(GIVEN DATA Opens)

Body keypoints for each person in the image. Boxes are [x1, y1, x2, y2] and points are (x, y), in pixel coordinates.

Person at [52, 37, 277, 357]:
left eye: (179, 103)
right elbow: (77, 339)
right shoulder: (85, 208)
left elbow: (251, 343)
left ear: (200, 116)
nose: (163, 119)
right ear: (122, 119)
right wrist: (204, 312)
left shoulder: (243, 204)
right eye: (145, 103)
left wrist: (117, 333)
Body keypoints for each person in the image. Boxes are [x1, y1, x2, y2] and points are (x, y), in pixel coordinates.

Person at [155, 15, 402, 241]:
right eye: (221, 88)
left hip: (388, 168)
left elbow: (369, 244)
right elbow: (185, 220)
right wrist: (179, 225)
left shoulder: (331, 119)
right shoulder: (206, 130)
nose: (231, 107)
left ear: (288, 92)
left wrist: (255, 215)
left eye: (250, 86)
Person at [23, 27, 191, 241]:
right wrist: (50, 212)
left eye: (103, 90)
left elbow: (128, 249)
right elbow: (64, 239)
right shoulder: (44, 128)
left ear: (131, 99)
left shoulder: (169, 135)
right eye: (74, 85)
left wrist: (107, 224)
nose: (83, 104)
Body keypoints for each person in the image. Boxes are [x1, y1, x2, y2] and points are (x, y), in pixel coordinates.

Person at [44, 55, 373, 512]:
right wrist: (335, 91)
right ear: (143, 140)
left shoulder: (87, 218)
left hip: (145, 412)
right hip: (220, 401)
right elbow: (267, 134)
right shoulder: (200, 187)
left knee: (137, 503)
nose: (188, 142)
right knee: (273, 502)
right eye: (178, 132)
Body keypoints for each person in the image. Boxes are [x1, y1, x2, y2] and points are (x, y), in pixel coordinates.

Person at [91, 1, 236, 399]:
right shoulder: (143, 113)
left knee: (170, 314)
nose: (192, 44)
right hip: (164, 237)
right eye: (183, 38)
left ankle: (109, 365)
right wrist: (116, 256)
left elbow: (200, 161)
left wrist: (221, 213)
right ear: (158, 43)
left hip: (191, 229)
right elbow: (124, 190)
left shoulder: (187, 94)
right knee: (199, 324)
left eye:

(GIVEN DATA Closes)

PROBLEM STATEMENT - Take the line that contains "left hip: (191, 229)" and each line after it through the end of the records, and repeat them all exactly. Nothing else.

COMPLETED TASK -
left hip: (191, 229)
right elbow: (124, 190)
left shoulder: (187, 94)
right knee: (199, 324)
left eye:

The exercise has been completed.